Seven months later, a TfL executive said it was waiting for plans from Greenwich Council. A couple of weeks later, Greenwich’s cabinet member for bins and cycling said there were “no definitive plans”.
Clear as mud, then.
Go Dutch development of Greenwich town centre
Question No: 8 / 2013
There have been a number of contradictory statements about who is responsible for bringing forward the flagship walking and cycling development in Greenwich that you announced shortly after your re-election. Will you clarify your promise to create a flagship walking and cycling development in Greenwich?
Written response from the Mayor
I am encouraged by the Royal Borough of Greenwich’s statement that they are taking forward an “ambitious action plan” for cycling in the Borough. My Cycling Commissioner, Andrew Gilligan, himself a Greenwich resident, is arranging meetings with the Council to discuss its vision and how this can fit into our own equally ambitious plans for cycling in London. We do not wish to pre-empt the Royal Borough’s plans.

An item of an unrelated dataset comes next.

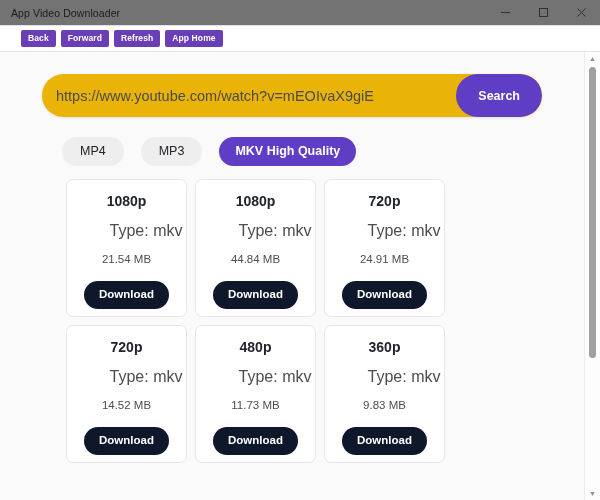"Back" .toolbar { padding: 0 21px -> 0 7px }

TfL is also working closely with the Royal Borough of Greenwich to plan and deliver a new Cycle Superhighway through Greenwich. Building on the lessons learned from the first Cycle Superhighways, and from the ongoing Better Junctions review, CS4 will be built to ambitious new standards.
TfL is also keen to work with RB Greenwich to explore how major new development areas such as the Greenwich peninsular [sic] and Charlton could be developed with the ‘Go Dutch’ cycling principles’ approach in mind.
You’ll see that nothing in his answer specifically mentions Greenwich town centre – just the woolly answer about Greenwich Council’s borough-wide “ambitious action plan”.
But the mention of his new cycling commissioner, Andrew Gilligan, is intriguing. When the west Greenwich-based journalist’s controversial appointment was revealed last month, I wondered just how he’d cope negotiating with those he’s aimed brickbats at in the past. I’m barely one to talk here, but had he burned too many bridges locally?
It seems not. So it’s good to hear he’s going to take on cycling in Greenwich – which will involve dealing with councillors he’s branded as “forty-watt burghers”.
What’s even better is that I hear those same burghers are more than happy to meet him – with the council’s transport scrutiny committee looking at ways to get him involved. If he comes along for a meeting, be sure to bring some popcorn.
It’s also good to see another commitment to build Cycle Superhighway 4 (from London Bridge to Woolwich) through the borough – despite the neighbouring route being chopped short at New Cross. It may be a challenge through Greenwich, probably the narrowest section of CS4, but as the road widens through Charlton and Woolwich, will we see proper segregated lanes like the one above, planned for Stratford?
The mention of getting involved in plans for the peninsula and Charlton riverfront is also promising – but none of this should distract from the original promise to sort something out in Greenwich town centre.